== DATA FOR THE TASK

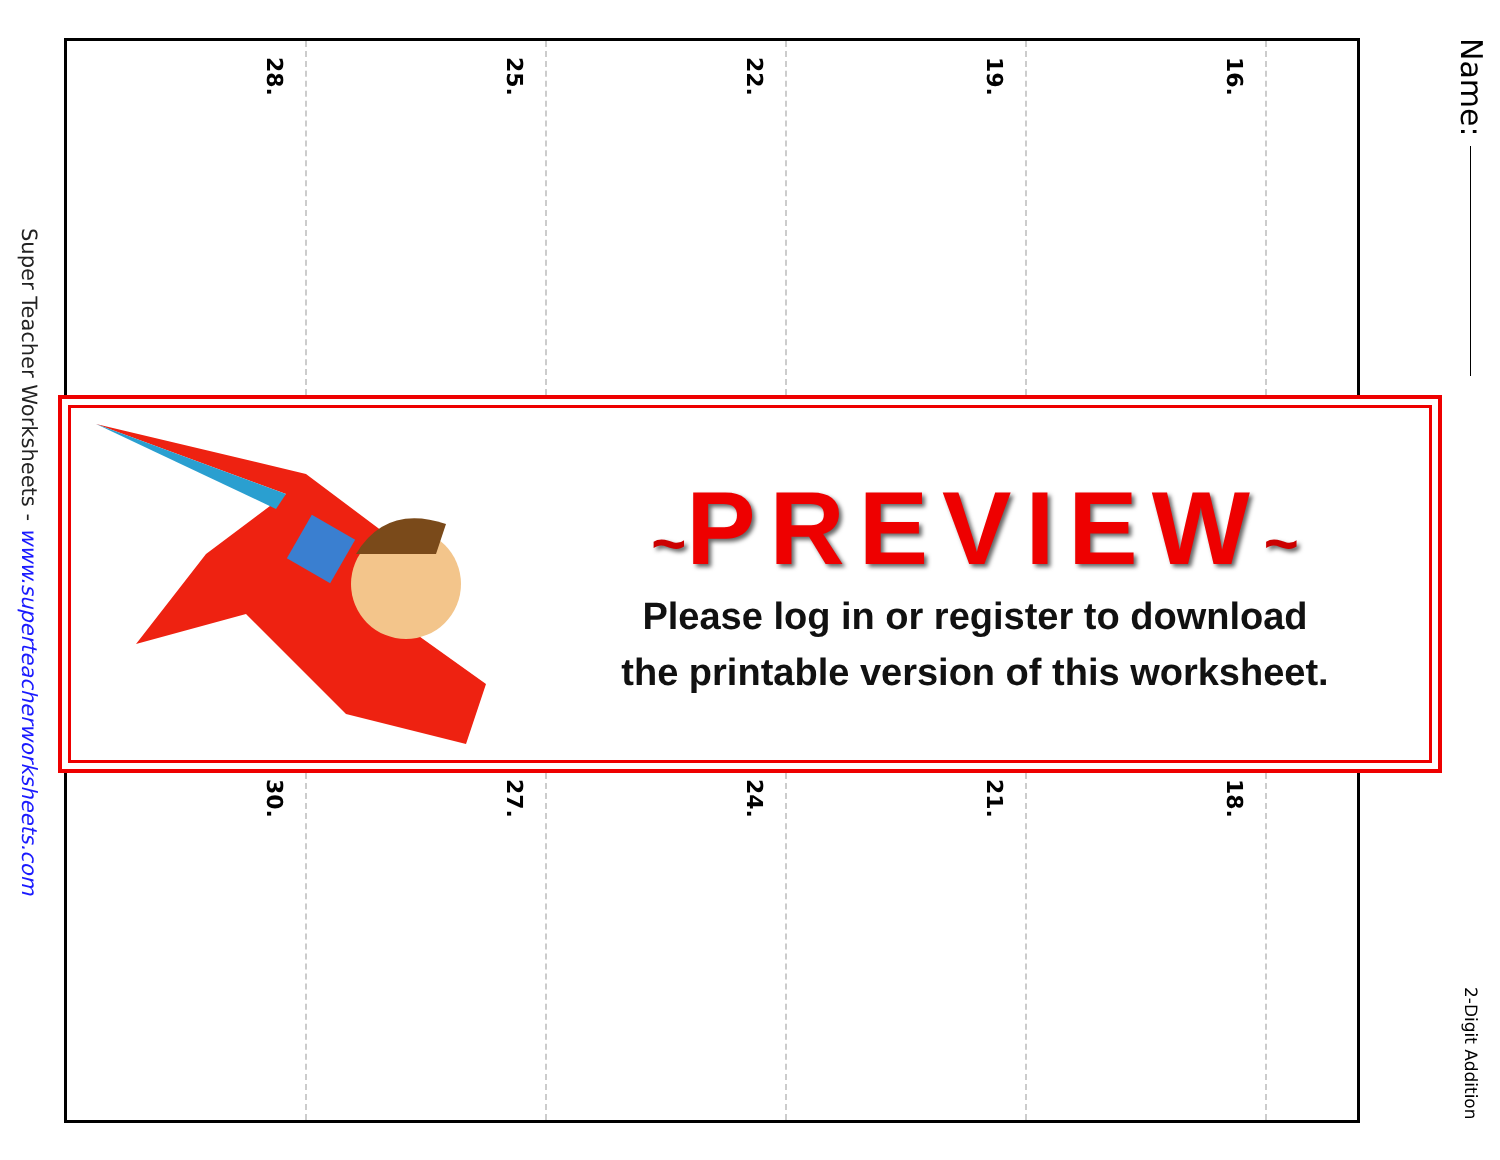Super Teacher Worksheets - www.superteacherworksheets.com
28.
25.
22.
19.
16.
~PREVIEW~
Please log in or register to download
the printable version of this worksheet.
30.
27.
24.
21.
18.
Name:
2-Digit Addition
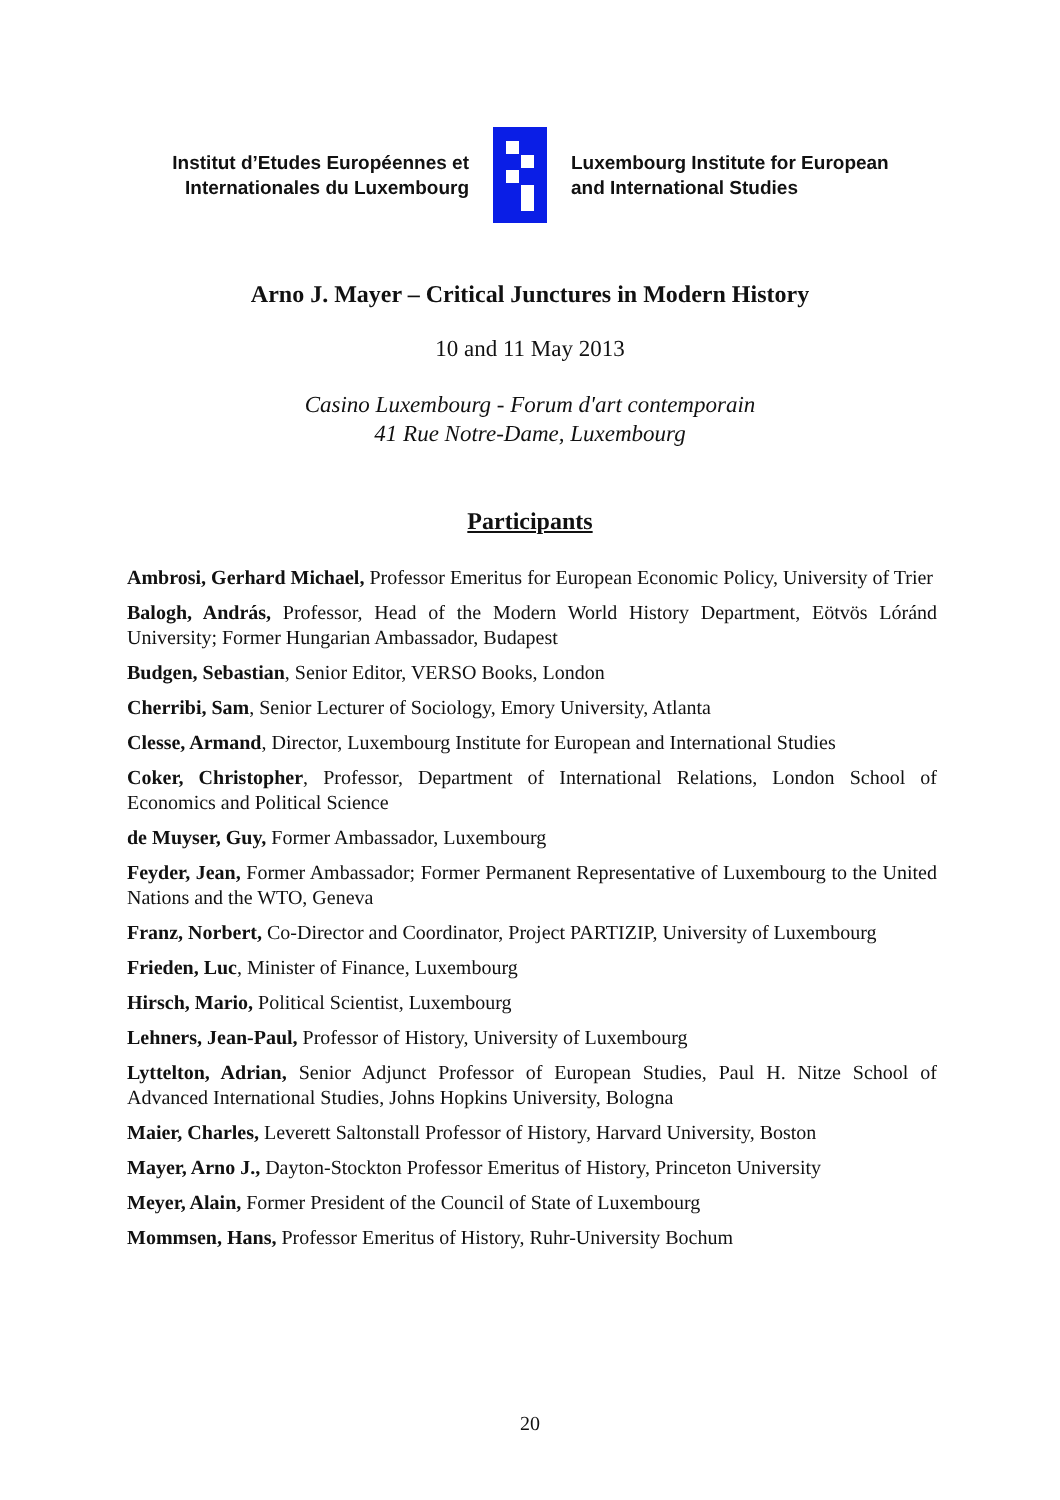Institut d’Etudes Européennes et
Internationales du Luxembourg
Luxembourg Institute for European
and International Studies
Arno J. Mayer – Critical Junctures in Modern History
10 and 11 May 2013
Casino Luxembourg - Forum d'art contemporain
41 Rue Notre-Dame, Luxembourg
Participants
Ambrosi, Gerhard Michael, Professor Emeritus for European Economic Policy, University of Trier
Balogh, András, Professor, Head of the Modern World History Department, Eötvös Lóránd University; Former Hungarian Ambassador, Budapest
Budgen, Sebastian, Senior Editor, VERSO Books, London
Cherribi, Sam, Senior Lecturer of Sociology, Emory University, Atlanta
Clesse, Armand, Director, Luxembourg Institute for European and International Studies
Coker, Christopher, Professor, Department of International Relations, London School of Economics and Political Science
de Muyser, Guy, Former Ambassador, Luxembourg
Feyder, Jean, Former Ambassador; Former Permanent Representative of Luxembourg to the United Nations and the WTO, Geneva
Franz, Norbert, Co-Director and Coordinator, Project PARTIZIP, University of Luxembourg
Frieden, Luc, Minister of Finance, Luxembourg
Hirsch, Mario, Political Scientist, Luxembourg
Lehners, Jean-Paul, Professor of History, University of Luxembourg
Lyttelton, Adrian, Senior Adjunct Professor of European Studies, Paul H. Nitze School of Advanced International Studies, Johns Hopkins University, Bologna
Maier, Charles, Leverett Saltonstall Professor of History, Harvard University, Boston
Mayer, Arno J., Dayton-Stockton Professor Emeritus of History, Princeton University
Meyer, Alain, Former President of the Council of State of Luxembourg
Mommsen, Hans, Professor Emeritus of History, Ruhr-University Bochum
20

====

### [WHAT IS EXPECTED]
This task calls for the records to be copied exactly, without pictures.

### [RESPONSE TO THIS EXERCISE]
Super Teacher Worksheets - www.superteacherworksheets.com
28.
25.
22.
19.
16.
~PREVIEW~
Please log in or register to download
the printable version of this worksheet.
30.
27.
24.
21.
18.
Name:
2-Digit Addition
Institut d’Etudes Européennes et
Internationales du Luxembourg
Luxembourg Institute for European
and International Studies
Arno J. Mayer – Critical Junctures in Modern History
10 and 11 May 2013
Casino Luxembourg - Forum d'art contemporain
41 Rue Notre-Dame, Luxembourg
Participants
Ambrosi, Gerhard Michael, Professor Emeritus for European Economic Policy, University of Trier
Balogh, András, Professor, Head of the Modern World History Department, Eötvös Lóránd University; Former Hungarian Ambassador, Budapest
Budgen, Sebastian, Senior Editor, VERSO Books, London
Cherribi, Sam, Senior Lecturer of Sociology, Emory University, Atlanta
Clesse, Armand, Director, Luxembourg Institute for European and International Studies
Coker, Christopher, Professor, Department of International Relations, London School of Economics and Political Science
de Muyser, Guy, Former Ambassador, Luxembourg
Feyder, Jean, Former Ambassador; Former Permanent Representative of Luxembourg to the United Nations and the WTO, Geneva
Franz, Norbert, Co-Director and Coordinator, Project PARTIZIP, University of Luxembourg
Frieden, Luc, Minister of Finance, Luxembourg
Hirsch, Mario, Political Scientist, Luxembourg
Lehners, Jean-Paul, Professor of History, University of Luxembourg
Lyttelton, Adrian, Senior Adjunct Professor of European Studies, Paul H. Nitze School of Advanced International Studies, Johns Hopkins University, Bologna
Maier, Charles, Leverett Saltonstall Professor of History, Harvard University, Boston
Mayer, Arno J., Dayton-Stockton Professor Emeritus of History, Princeton University
Meyer, Alain, Former President of the Council of State of Luxembourg
Mommsen, Hans, Professor Emeritus of History, Ruhr-University Bochum
20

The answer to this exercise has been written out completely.